• _PROBLEMS TO WORK ON_:
1. In the forum thread about the Fusion 36 Maglite drop-in, how long did Sagebrush's 4D batteries last during building inspections?
2. Extend the forum thread about the Fusion 36 Maglite drop-in, picking up after its last sentence.

• _TEXT SHOWN_:

The Fusion 36 works really well with the 4D Maglite. It's hard to beat a 3 minute upgrade that makes the old workhouse 5 times brighter. Now it's worth buying another set of batteries for the club.


----------



## LEDAdd1ct

*Re: Budget Showerhead drop-in for Mag. Fusion 36, now available in warm.*

Time for the one year resurrection!

Thinking about putting one of these in an inbound 6C Maglite.

The Maglite is scratched and nicked all over.

My main concern is reliability.


----------



## russde

*Re: Budget Showerhead drop-in for Mag. Fusion 36, now available in warm.*

What kind of runtimes do you see with the 6 AAs


----------



## DaveG

SikDMAX said:


> Im not seeing any currently on eBay.


 Thay have a web site,google - the fusion lite.


----------



## EscapeVelocity

I just picked up one off of ebay yesterday. There is one more listed out of 10, 9 have been sold in the last week. Seem to be pretty popular!


----------



## Sagebrush

I've used a Fusion 36 in my work lite, a 4D and it has lasted over a year now, and thats daily use. I put a second one in a 3D Maglite for the truck and so far so good. When I was doing building inspections the 4D batteries would last almost 2 months using Tenergy Premiums. Haven't run my 3D all the way down yet. 

I'll probably order another, I have a 3D with the factory LED bulb and it sucks compared to the others, but the batteries do last forever with the wimpy oem drop in. Still can't see crap with it though. The Fusion drop in is great around the farm, IMO its best as a work light around the house. I would not buy a MagLite at retail for one of these, but its great for giving new life to free maglites or old ones you have lying around. Even Walmart has decent lights under $20 now. The only reason I like a Maglite is due to the dual purpose design when dealing with shady situations. My LD-20 is plenty bright, but it sucks as a club.

• _EXTRACTED INFORMATION_:
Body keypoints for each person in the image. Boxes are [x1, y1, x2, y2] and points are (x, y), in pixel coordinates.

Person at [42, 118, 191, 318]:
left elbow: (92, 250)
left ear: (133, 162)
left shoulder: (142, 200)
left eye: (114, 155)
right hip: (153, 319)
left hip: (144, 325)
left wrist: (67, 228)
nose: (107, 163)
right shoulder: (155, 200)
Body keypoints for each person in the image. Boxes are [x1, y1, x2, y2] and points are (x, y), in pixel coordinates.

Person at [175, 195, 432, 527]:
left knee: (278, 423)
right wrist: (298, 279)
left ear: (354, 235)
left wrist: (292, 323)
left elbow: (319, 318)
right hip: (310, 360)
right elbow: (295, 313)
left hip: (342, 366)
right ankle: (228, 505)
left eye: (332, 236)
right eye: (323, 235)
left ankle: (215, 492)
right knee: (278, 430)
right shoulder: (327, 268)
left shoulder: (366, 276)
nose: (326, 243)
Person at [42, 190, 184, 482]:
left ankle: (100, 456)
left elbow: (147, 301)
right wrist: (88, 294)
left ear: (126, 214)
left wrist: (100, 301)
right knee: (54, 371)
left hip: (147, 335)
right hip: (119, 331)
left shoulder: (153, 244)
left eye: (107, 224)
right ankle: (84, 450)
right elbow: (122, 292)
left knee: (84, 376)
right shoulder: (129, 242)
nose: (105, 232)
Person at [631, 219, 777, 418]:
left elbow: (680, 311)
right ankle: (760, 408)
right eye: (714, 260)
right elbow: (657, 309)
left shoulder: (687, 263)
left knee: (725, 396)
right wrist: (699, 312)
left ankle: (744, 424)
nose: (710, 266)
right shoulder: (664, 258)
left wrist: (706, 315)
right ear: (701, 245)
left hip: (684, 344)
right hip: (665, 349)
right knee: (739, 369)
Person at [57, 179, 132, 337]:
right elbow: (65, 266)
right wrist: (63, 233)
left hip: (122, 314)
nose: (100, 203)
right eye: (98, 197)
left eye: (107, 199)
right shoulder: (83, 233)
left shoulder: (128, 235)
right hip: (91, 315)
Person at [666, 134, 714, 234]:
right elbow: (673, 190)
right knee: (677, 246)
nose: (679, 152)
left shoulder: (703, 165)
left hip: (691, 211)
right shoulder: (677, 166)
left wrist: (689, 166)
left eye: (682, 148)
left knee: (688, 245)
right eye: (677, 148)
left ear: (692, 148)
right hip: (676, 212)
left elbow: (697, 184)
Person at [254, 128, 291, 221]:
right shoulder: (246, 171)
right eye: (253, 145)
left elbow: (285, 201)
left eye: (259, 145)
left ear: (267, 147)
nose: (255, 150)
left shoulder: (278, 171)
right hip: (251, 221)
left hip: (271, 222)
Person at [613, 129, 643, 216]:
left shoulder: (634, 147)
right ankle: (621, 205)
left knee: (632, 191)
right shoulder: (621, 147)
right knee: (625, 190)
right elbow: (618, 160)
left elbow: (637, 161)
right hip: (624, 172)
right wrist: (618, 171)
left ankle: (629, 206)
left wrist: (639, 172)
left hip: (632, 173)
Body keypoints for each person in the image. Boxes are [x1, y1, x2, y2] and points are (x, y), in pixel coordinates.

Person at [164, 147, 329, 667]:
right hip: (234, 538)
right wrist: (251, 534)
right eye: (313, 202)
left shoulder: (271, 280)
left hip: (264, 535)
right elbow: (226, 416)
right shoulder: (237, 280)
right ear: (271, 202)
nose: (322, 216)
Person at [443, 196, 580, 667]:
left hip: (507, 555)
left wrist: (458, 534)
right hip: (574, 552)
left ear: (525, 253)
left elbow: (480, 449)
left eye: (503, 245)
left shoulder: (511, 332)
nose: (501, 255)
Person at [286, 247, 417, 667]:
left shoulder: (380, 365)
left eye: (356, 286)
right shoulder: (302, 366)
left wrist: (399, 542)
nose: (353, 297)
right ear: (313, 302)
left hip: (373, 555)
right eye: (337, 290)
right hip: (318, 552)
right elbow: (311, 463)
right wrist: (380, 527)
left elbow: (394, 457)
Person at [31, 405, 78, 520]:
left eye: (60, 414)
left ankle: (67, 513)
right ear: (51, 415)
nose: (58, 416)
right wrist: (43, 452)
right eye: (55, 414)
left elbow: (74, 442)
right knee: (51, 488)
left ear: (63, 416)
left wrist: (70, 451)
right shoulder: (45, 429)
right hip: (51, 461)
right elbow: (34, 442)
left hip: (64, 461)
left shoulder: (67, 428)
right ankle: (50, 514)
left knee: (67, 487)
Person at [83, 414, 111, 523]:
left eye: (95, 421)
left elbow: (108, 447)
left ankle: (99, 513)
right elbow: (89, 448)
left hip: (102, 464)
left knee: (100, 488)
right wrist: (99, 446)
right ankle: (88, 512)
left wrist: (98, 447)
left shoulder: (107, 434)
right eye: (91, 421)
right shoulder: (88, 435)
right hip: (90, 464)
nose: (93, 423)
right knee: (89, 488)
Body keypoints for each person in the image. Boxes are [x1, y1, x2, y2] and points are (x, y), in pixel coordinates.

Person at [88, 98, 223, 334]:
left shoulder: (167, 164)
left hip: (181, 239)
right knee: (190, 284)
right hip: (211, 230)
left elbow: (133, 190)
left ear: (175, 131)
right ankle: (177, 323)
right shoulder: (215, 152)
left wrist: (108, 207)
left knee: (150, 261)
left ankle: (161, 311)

• _NUMBERED RESPONSES_:
1. Almost two months, using Tenergy Premiums.

2.
----------



## EscapeVelocity

Just got this thing and it is all kinds of awesome! All flood, no throw. A wall of light with a bright center that slowly fades in a very wide spill. 

I first put it in my 3D Mag and it worked a treat. Im going to put it in my 6C Mag which resides beside/under the bed. This thing will blind any intruder if you point it in their general direction in the house for 15 seconds and have them seeing spots for a couple of minutes! I really like this drop in!

Does anybody have runtime figures for the Fusion 36? See EDIT

EDIT: I did some reading in the thread and am conservatively guestimating 6 hrs runtime on 6 Cs. 

Ill put a 1 watt NiteIze in the tail cap which should be able to run on Fusion 36 depleted batteries for days at 50 lumens or so...as a backup.

PS - These are advertised as Warm Light these days and mine has a yellowish tint to it around the main hotspot. Really liking this thing!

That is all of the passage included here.